Currently, Florida state law declares:

A person is justified in using or threatening to use deadly force if he or she reasonably believes that using or threatening to use such force is necessary to prevent imminent death or great bodily harm to himself or herself or another or to prevent the imminent commission of a forcible felony. A person who uses or threatens to use deadly force in accordance with this subsection does not have a duty to retreat and has the right to stand his or her ground if the person using or threatening to use the deadly force is not engaged in a criminal activity and is in a place where he or she has a right to be.

"Forcible felonies" in Florida include: murder, manslaughter, sexual battery, robbery, kidnapping, assault, battery, aggravated stalking, carjacking, among others, and "any other felony which involves the use or threat of physical force or violence against any individual."

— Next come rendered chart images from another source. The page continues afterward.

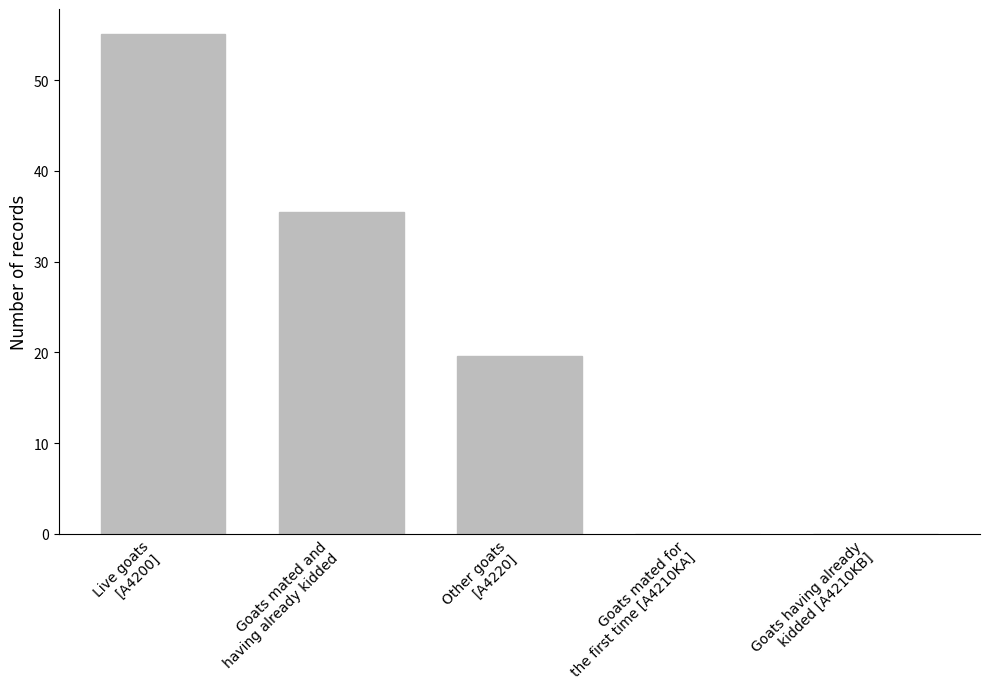

How many values exceed 19?

3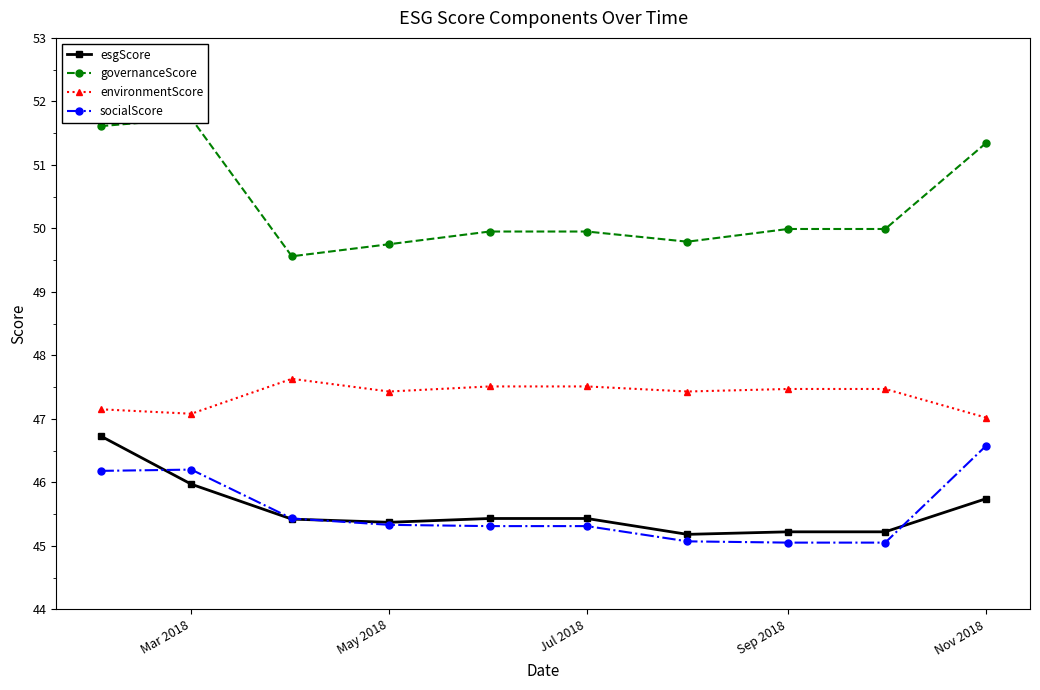

At how many categories does at least one series exceed 45?

10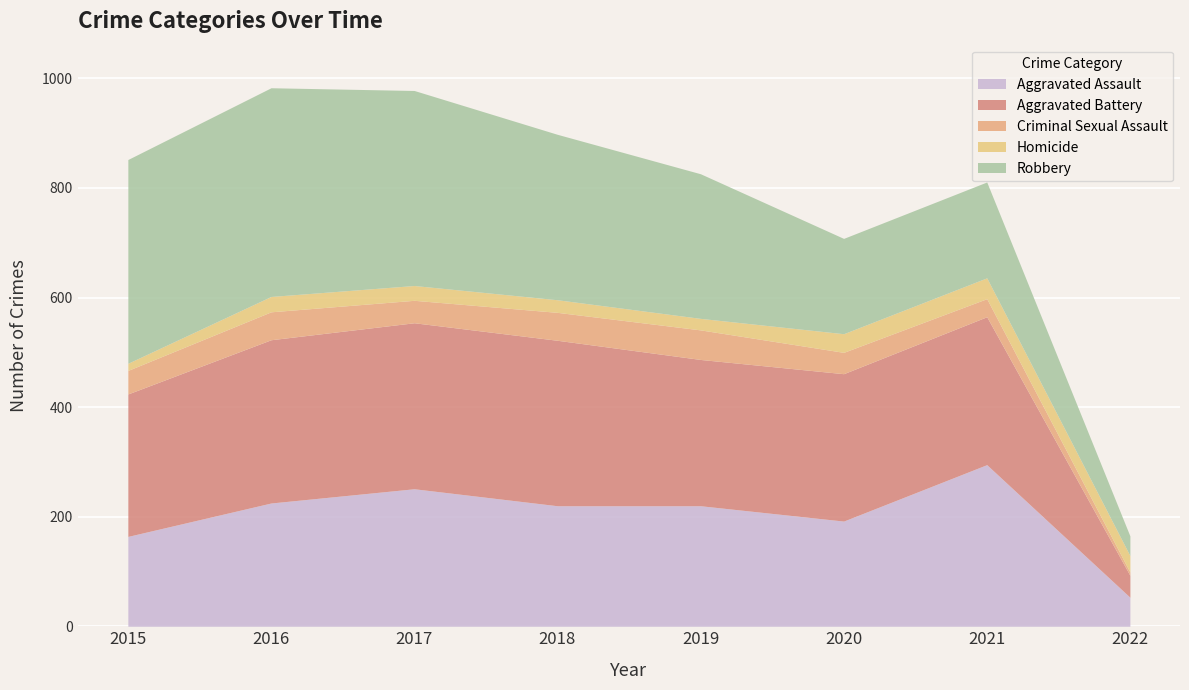

At which label does Homicide first exceed 28?

2020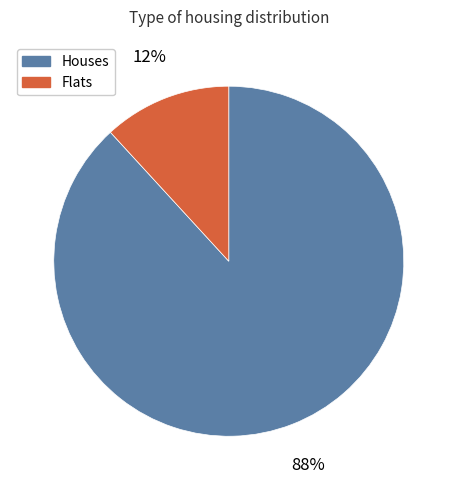

What percentage is the Houses slice, to the nearest percent?

88%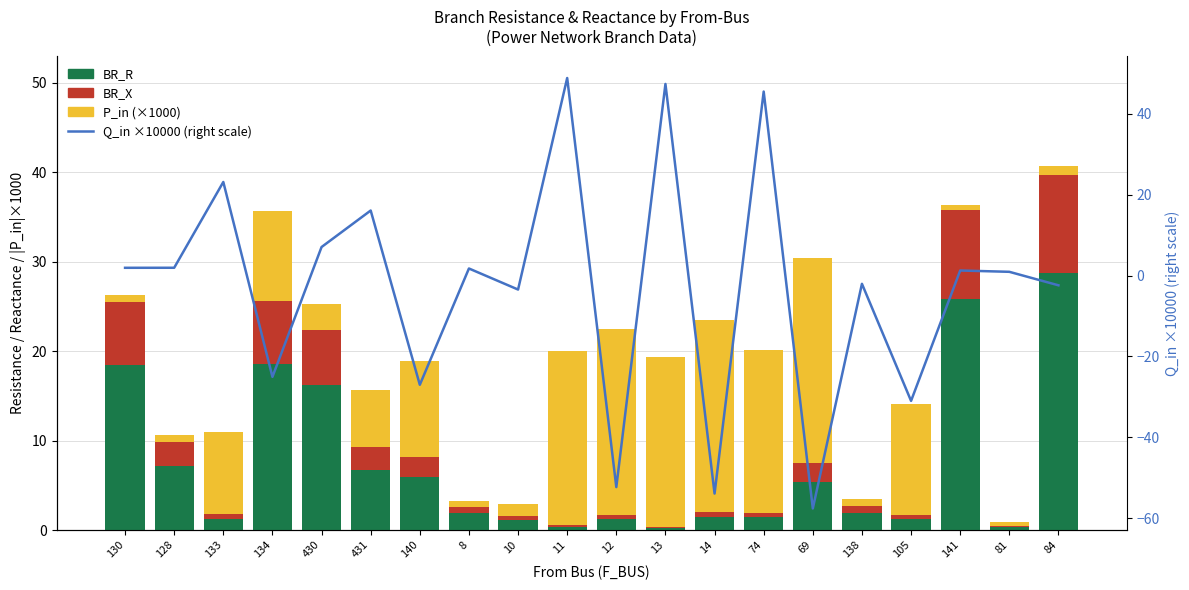

How many values in the Q_in (×10000, right scale) series are below 1?

10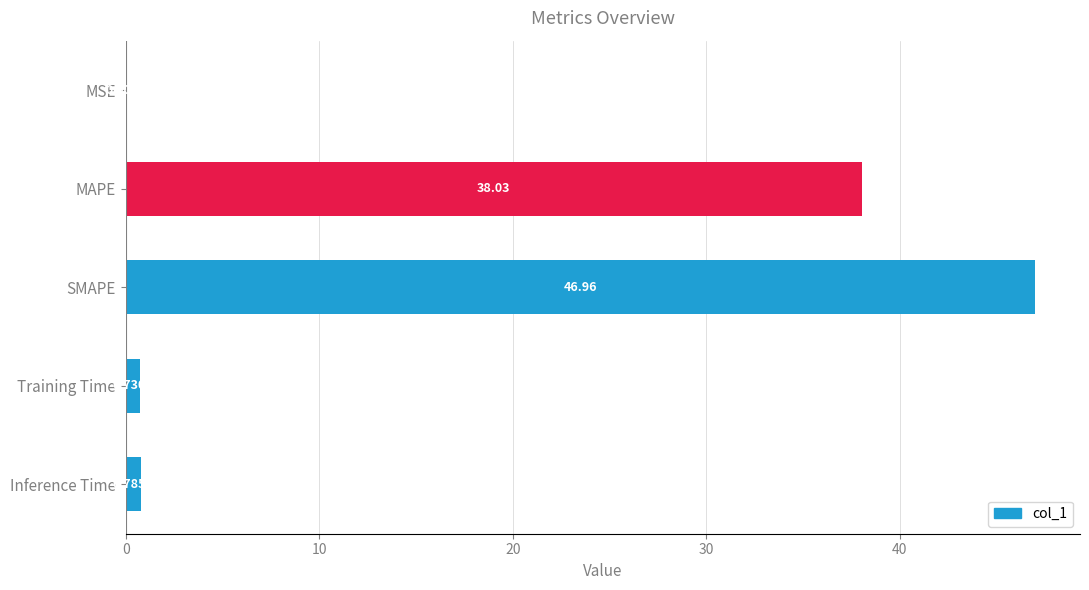

What is the sum of the values at SMAPE and MAPE?

85.0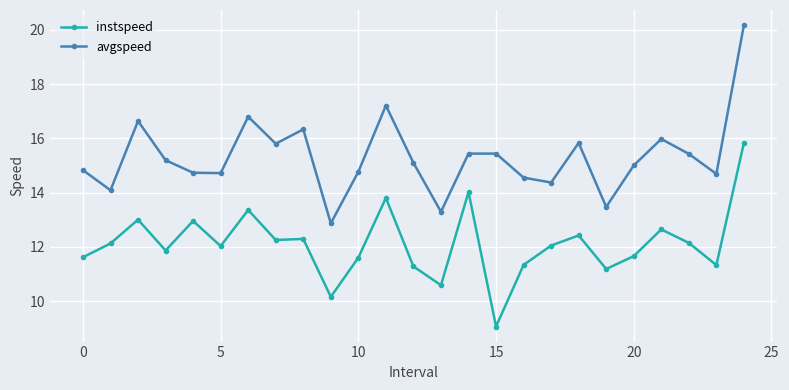

Does the chart have visible grid lines?

Yes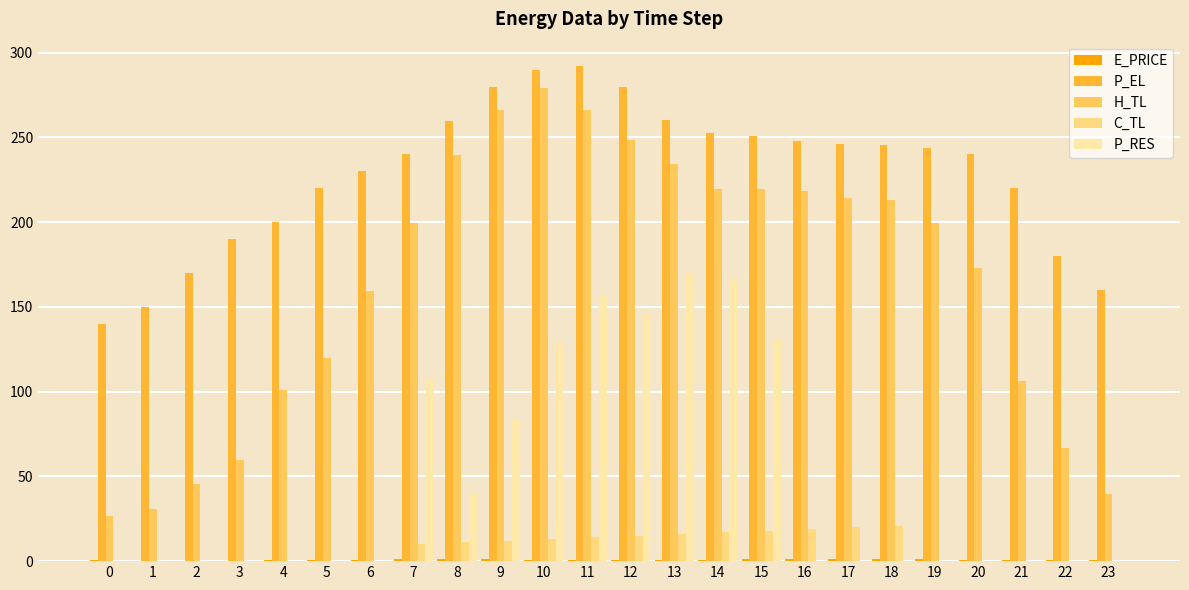

Which series changed the most between 1 and 16?

H_TL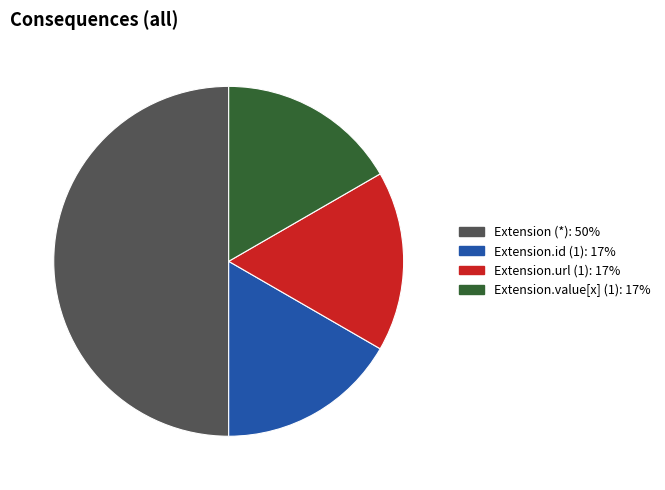

Which slice is the largest?

Extension (*): 50%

Also, the bill DeSantis is promoting would give immunity to motorists who "unintentionally killed or injured protesters who block traffic," the Herald reported.

The bill would also withhold state funding from local governments if they make "disproportionate funding reductions" to police budgets.

What was the reaction?

Although the legislation has not yet been filed with the Florida Legislature, legal experts are concerned the bill would encourage vigilantism and result in unnecessary deaths over mere property crimes.

"It allows for vigilantes to justify their actions," Denise Georges, a former Miami-Dade County prosecutor, told the Herald.

She added, "It also allows for death to be the punishment for a property crime — and that is cruel and unusual punishment. We cannot live in a lawless society where taking a life is done so casually and recklessly."

Former Miami-Dade prosecutor Aubrey Webb agreed that the proposed bill "dangerously gives armed private citizens power to kill as they subjectively determine what constitutes 'criminal mischief' that interferes with a business."

"The Boston Tea Party members would have been lawfully shot under Florida's law by the British East India Tea Company," Webb told the Herald.